Two Electric Car Pioneers in Trouble

Making and selling cars is not an easy proposition, especially if you’re competing against established big guys like Ford and GM, and even more so if you’re making an electric car – which few people seem ready to buy yet.

So, it’s sad but not surprising that two courageous companies that took a stab at manufacturing electric cars are in trouble. Indeed, it would be more surprising if they succeeded.

Fisker Automotive, which was producing the $100,000 electric sports car Karma, stopped making cars last year. They have had to lay off 75% of employees while struggling to find capital, but it doesn’t look good. 

The Department of Energy (DOE) gave Fisker a $529 million loan in 2009, but it had only drawn $193 million when payments were stopped in 2011.

Payments were stopped because Fisker didn’t meet DOE’s milestones – that 11,000 cars would be sold by 2011. Only 2000 Karmas have sold worldwide and just 900 in the US. 

Last week, DOE seized $21 million from Fisker to get some of the money back, when it failed to meet the loan repayment schedule. One of the most heavily-backed venture companies ever, Fisker raised $1.2 billion from investors – $100 million of that last September.

Lots of problems plagued Fisker, including losing 10,000 cars in Hurricane Sandy.

Fisker Karma


Naturally, this provides new fodder for GOP attacks, who are more than happy to revive Solyndra. They held a hearing on Fisker last week.

"Despite Fisker’s difficulties, our overall loan portfolio of more than 30  projects continues to perform very well, and more than 90% of the $10 billion loan loss reserve that Congress set aside for these programs remains  intact," Aoife McCarthy from DOE told   Bloomberg.

Coda Too

Coda Holdings has filed for bankruptcy and is looking to sell its assets for $25 million. The company did not receive a loan from DOE.
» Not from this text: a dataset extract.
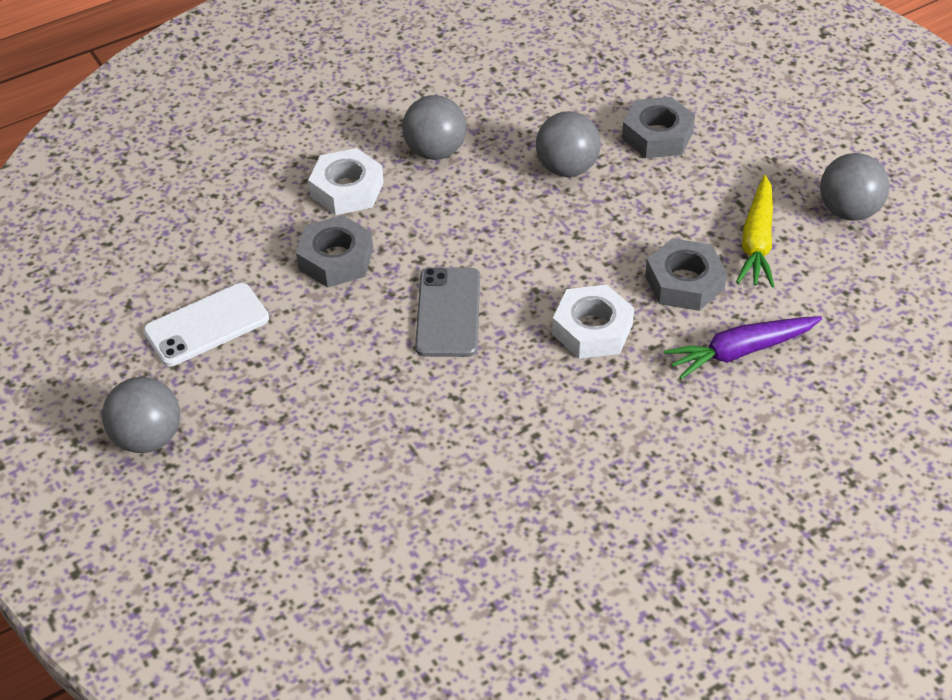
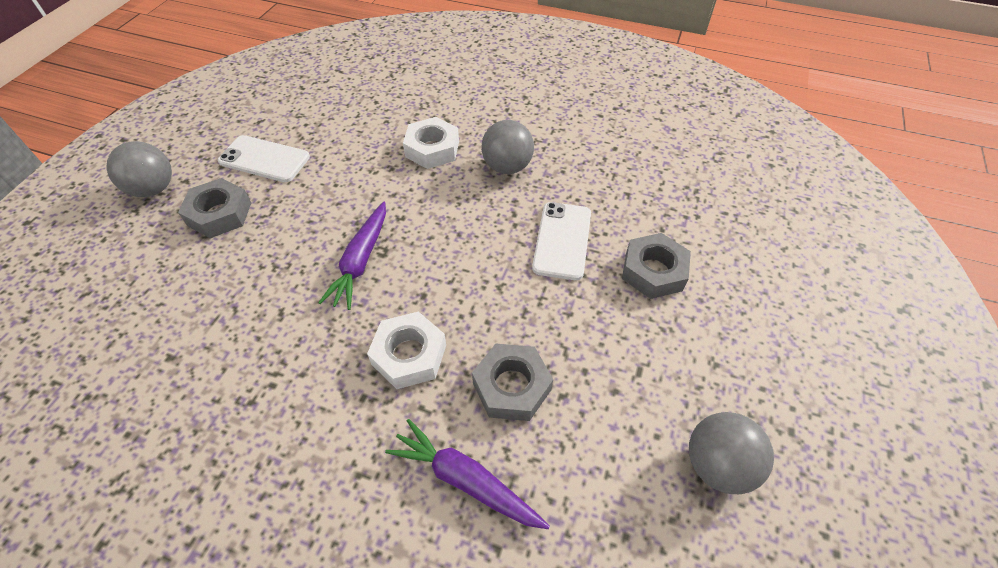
camera: 50 degrees right, 5 degrees up
grey nut [296,215,373,288] -> grey nut moved to [178,178,251,238]
grey phone [415,267,480,357] -> purple carrot [318,202,386,310]
grey ball [536,111,601,177] -> white phone [532,202,591,280]
yellow carrot [736,175,774,287] -> none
Its car debuted a year ago, and although some criticized it for being "no frills" it had a driving range of 125 miles.

Although investors poured $344 million into the company, when it came time to raise more capital it wasn’t there. By that time it had become clear the electric vehicle market would grow much slower than people hoped. There were also production delays.

The company plans to quit auto manufacturing and refocus on energy storage, which is much less capital-intensive. It plans to  use the technology in its cars but for utilities and building operators to store power.

Other casualties in the electric vehicle space are A123 Systems, which supplied lithium batteries to Fisker, and Ener1, another battery manufacturer for electric cars.
Ener1, which received $118 million from DOE says it will exit bankruptcy with $86 million in new equity funding and a stronger balance sheet.

Tesla is the only pure-play electric car manufacturer that’s selling substantial numbers of cars, achieving profitability for the first time last quarter.
And it said it will repay its DOE loan of $465 million by 2017. 

Two new companies have entered the electric vehicle space: Detroit Electric and GreenTech Automotive.

Sales of plug-ins are growing in the US, just not as optimists anticipated. 50,288 plug-ins sold in 2012, led by GM’s Chevy Volt, up from 17,805 in 2011, according to Bloomberg. 17,842 plug-ins sold during the first quarter of this year.

All-electric car sales totaled 13,542 in 2012, a 34% rise from  10,104 sold in 2011, says Bloomberg, with Hawaii the leading state.